In a lecture at the University of Pennsylvania Law School, Tarullo pointed out that the top banks enjoy a continued aura of government-guaranteed invulnerability, which gives them a funding advantage and “reinforces the impulse to grow.” To counter this tendency, Congress might consider “specifying an upper bound,” Tarullo said.
The “idea along these lines that seems to have the most promise,” he went on, is a limit on nondeposit liabilities, possibly set at a percentage of U.S. gross domestic product. Such a formula would not only have “the virtue of simplicity,” Tarullo said, but also “the advantage of tying the limitation on growth of financial firms to the growth of the national economy and its capacity to absorb losses, as well as to the extent of a firm’s dependence on funding from sources other than the stable base of deposits…”
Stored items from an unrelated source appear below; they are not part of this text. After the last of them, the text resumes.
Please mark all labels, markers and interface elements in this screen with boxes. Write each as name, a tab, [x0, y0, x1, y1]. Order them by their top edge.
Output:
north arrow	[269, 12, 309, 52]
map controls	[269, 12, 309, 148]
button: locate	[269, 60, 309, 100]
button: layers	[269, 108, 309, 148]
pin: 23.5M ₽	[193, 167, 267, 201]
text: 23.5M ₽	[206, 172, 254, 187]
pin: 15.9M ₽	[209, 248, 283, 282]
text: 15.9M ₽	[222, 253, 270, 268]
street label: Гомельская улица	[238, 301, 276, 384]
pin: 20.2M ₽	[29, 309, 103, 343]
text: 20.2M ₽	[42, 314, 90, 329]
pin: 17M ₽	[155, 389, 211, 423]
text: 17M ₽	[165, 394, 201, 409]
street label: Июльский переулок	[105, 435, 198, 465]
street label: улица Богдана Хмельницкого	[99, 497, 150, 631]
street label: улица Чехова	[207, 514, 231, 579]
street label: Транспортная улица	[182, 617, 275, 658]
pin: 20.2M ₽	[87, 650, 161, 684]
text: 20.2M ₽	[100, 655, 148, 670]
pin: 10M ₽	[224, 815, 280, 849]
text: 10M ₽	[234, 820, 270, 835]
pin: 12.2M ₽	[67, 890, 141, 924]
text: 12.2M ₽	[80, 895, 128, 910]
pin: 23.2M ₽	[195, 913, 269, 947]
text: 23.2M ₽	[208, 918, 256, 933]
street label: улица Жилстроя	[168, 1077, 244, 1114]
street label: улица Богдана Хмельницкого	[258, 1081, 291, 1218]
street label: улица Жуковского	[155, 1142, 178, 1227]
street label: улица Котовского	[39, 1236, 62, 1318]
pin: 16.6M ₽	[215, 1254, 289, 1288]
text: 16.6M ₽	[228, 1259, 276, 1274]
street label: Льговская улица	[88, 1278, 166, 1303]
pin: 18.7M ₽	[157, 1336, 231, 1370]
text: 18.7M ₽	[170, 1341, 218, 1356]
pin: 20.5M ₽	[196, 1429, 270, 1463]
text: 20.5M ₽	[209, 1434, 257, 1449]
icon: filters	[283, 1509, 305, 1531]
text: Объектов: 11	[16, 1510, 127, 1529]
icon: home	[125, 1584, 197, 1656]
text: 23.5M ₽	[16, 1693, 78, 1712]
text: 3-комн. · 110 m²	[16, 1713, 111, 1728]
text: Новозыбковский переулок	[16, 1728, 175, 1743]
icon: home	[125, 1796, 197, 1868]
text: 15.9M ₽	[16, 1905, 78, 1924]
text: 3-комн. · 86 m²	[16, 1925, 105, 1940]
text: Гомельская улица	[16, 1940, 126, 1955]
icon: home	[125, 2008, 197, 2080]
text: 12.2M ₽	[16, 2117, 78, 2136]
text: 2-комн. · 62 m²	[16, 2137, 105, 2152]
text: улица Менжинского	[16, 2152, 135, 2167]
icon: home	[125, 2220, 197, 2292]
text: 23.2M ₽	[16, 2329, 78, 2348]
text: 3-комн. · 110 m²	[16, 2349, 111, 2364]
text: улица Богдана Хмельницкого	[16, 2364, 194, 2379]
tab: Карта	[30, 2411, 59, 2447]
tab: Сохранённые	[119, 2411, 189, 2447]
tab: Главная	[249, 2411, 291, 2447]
Tarullo’s approach, as the Wall Street Journal’s Victoria McGrane observed, “takes direct aim at the biggest U.S. banks, including J.P. Morgan Chase & Co., Bank of America, Goldman Sachs, and Citigroup, “all of which rely heavily” on the kind of funding that Tarullo would limit.
Tarullo is the Fed governor in charge of bank supervision and regulation. McGrane described him as “the highest-ranking regulatory official to call for limiting the size of banks.”
Senator Sherrod Brown (D-Ohio) has introduced legislation that includes a bank-size cap pegged to GDP, as Tarullo proposed.